The news garnered a fair amount of attention on Casper Planet’s page, but didn’t make a big splash until a Texas politician reposted it.
Texas Agriculture Commissioner Sid Miller did not share Casper Planet’s post, instead copying and pasting the text and photos without giving credit to the site.
Miller has more than one million followers on Facebook, and the satirical story quickly became a huge hit on social media, generating a huge response.
Miller’s post garnered more than 6,000 reactions and 9,000 shares before being taken down, but the damage was already done.
A message left with Miller’s campaign office was not immediately returned by the time this article was published.
Fact and fiction
Hathaway’s photo of the baby mammoth that accompanied the article is completely real.
The mammoth, called Nun Cho Ga, is a remarkably well-preserved one-month-old woolly mammoth discovered in the permafrost of the Klondike Goldfields in the Yukon Territory of Canada in 2022.
But there are hints of satire all over Hathaway’s stories. Just look at the names.
Lisa Jenkins is considered the superintendent of Yellowstone National Park, and her promotion will likely come as a surprise to Cam Sholly, who has served as the park’s superintendent since 2018.
Another fabricated source is paleontologist Dr. Emily Hart of the University of Wyoming, who is not on the faculty roster of any department at the university.

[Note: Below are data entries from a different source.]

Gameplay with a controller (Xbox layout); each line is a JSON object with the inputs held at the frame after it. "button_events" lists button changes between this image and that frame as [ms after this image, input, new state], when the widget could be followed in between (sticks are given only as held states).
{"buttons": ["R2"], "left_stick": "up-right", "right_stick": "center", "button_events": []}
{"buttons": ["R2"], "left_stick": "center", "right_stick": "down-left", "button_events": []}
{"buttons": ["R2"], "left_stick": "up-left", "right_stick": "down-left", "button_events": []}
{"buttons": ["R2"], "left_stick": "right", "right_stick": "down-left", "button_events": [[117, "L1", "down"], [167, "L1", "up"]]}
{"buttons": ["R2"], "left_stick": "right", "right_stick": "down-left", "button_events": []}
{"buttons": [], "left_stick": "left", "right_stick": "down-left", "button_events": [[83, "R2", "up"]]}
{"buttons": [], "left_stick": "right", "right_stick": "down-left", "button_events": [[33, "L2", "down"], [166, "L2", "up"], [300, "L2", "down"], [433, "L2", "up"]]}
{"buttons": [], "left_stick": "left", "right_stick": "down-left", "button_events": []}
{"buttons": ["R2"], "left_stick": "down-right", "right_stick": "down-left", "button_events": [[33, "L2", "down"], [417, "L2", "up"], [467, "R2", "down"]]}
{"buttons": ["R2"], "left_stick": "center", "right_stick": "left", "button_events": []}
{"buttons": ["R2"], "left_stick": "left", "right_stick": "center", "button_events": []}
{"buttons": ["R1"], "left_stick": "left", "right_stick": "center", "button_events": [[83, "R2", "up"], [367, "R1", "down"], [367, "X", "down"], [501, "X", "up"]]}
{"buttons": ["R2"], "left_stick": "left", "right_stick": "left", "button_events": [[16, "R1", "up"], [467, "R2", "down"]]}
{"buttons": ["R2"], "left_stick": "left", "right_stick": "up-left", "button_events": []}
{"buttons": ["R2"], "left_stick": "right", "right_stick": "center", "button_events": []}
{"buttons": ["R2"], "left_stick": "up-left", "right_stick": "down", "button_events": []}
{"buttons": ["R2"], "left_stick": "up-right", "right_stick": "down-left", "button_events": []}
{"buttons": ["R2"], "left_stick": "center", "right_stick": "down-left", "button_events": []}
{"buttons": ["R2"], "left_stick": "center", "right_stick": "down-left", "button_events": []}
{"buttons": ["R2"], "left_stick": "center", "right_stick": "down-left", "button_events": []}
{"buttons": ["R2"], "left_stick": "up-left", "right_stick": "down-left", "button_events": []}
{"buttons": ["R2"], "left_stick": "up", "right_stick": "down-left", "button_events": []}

That’s because Lisa Jenkins and Emily Hart are fake names given to fictional characters created for the story.
There are also some logical inconsistencies.
For example, how could anything else, let alone a mammoth calf, remain frozen in ice for 40,000 years if it was buried beneath a thermal pool with an average water temperature of 148.5 degrees?
The frozen remains of Ice Age animals, such as mammoths, rhinos, wolves, and lions, have been found in the permafrost, but 30,000-year-old animals can only be preserved in 30,000-year-old ice, and there are no places in Yellowstone National Park where ice remains for that long.
30,000 years ago, mammoths lived in Yellowstone Might come back in the future, However, no trace of these remains within the park today, and no amount of hydrothermal explosions is likely to change this.
Is this too much?
Hathaway doesn’t seem surprised that his satirical, mammoth tale has been such a big hit: He’s used to his work being viewed by some as too serious.
“Unfortunately, some of these posts reach a lot more people than they’re meant to. My favorite is the one where scientists discovered a massive tree root system beneath Devils Tower. The original post had a reach of about 4 million,” he said.
Yahoo News mentioned Casper Planet. June 21st article on “Yellowstone Lava Geyser” Hathaway is a fictional character, and despite being featured on the Casper Planet page (where it has been repeatedly labelled as satire), hundreds of people in the comments section believed it to be real.
“Since 2016, I’ve been featured in many local news outlets, in USA Today, and on numerous fact-checking sites,” he said. “I even have a section on Snopes dedicated to me.”
Hathaway believes his spectacular story fooled many people because Miller, a legitimate politician with a million followers, reposted it as his own, which spread it far more widely than the article by Casper Planet, which has 67,000 followers on Facebook.
Casper Planet wasn’t created to deceive people, Hathaway said, and he hopes the massive post serves as a wake-up call for people to be more discerning about the media they consume and the “facts” they accept without verifying them.
“One of my goals for many years has been to use Casper Planet as a tool to remind people that they should check up every now and then,” he said. “The mammoth story has now been copied and pasted all over Facebook and is hard to track down. I hope that Mr. Miller won’t be too embarrassed and that a lesson will be learned about checking up.”
Andrew Rossi contact address Email: [email protected].